— Assigned task —
Set out exactly, and only, the lines running from the one containing "0: (1527, 617)" to the bottom of the listing below; pictures stay out.

— Dataset entries —
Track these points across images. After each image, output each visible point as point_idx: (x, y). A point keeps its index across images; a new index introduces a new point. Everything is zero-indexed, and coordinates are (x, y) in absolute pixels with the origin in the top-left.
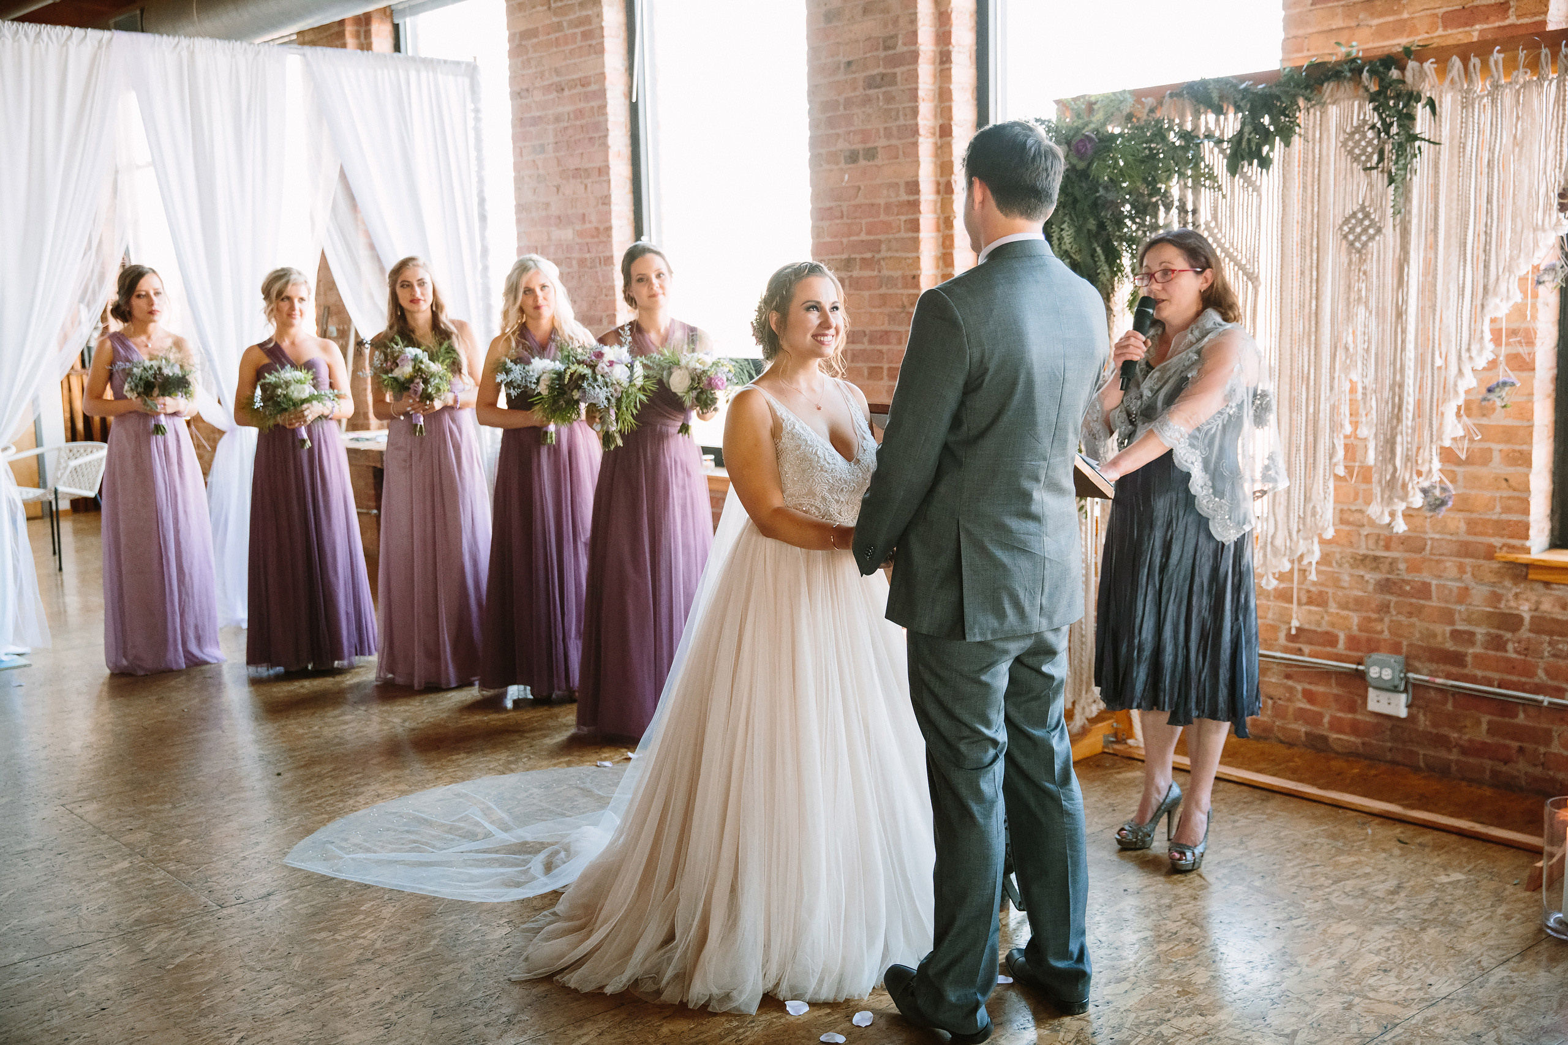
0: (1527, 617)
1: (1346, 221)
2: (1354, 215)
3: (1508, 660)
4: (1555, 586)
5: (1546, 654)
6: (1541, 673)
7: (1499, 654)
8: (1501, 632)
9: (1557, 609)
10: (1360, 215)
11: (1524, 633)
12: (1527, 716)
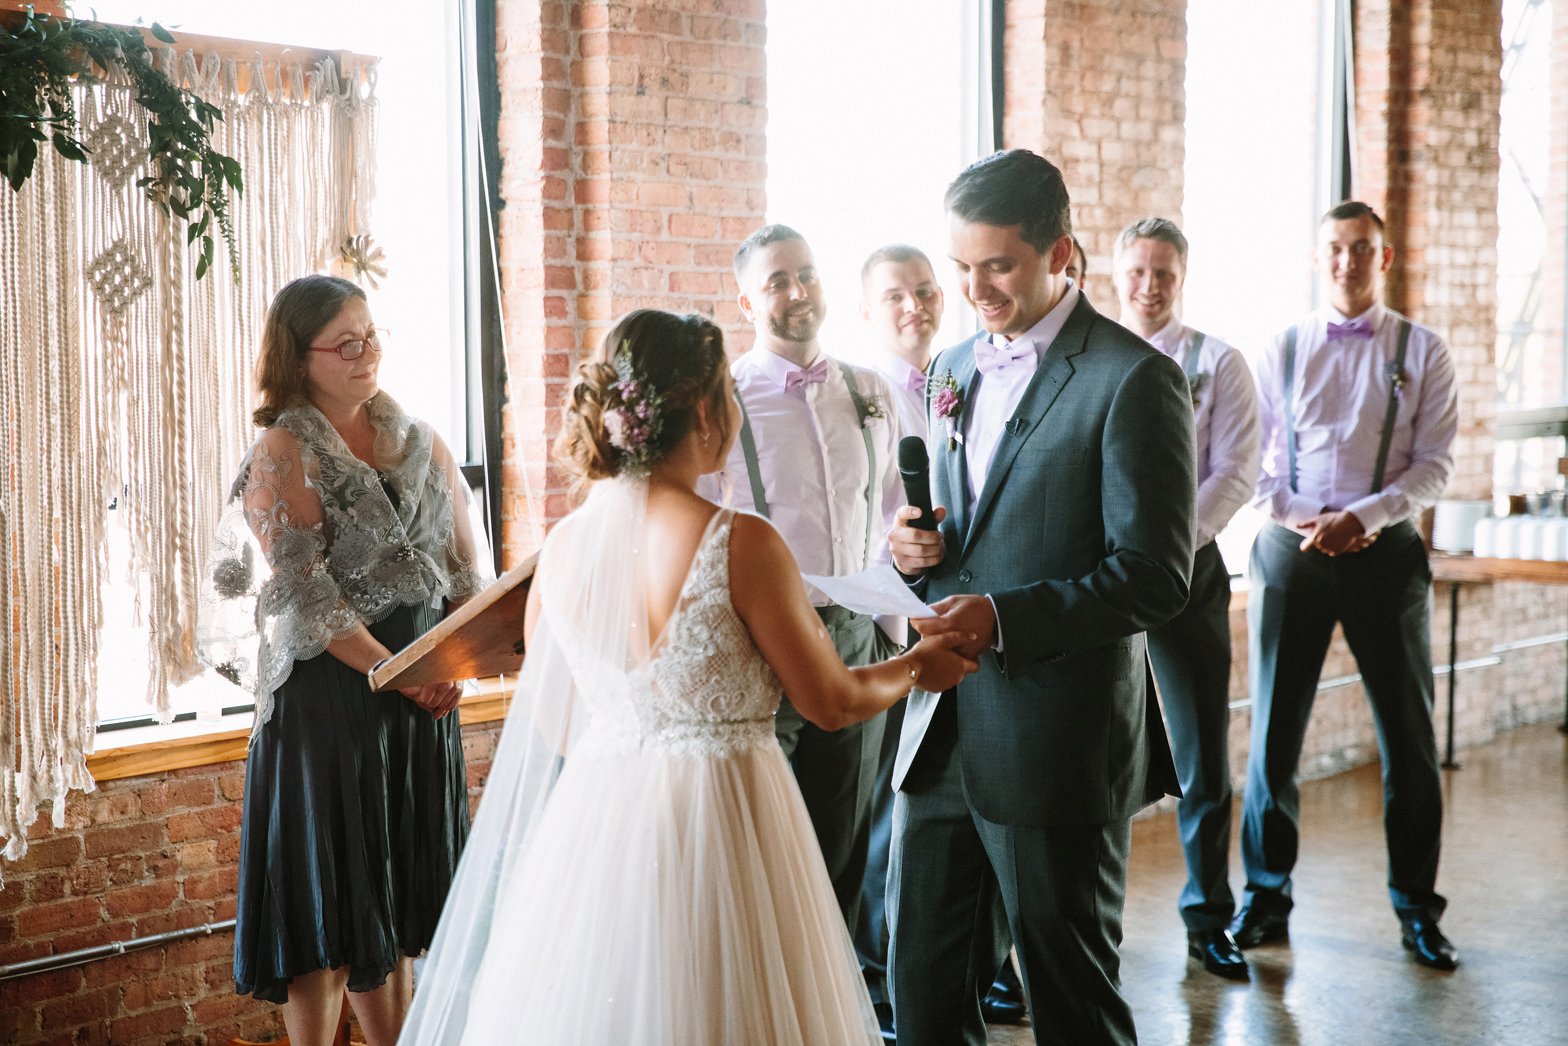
0: (81, 837)
1: (98, 263)
2: (109, 255)
3: (66, 908)
4: (111, 785)
5: (109, 883)
6: (104, 914)
7: (53, 903)
8: (54, 870)
9: (118, 816)
10: (119, 258)
11: (82, 862)
12: (88, 981)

— Solution for this exercise —
0: (1527, 617)
1: (1346, 221)
2: (1354, 215)
3: (1508, 660)
4: (1555, 586)
5: (1546, 654)
6: (1541, 673)
7: (1499, 654)
8: (1501, 632)
9: (1557, 609)
10: (1360, 215)
11: (1524, 633)
12: (1527, 716)
0: (81, 837)
1: (98, 263)
2: (109, 255)
3: (66, 908)
4: (111, 785)
5: (109, 883)
6: (104, 914)
7: (53, 903)
8: (54, 870)
9: (118, 816)
10: (119, 258)
11: (82, 862)
12: (88, 981)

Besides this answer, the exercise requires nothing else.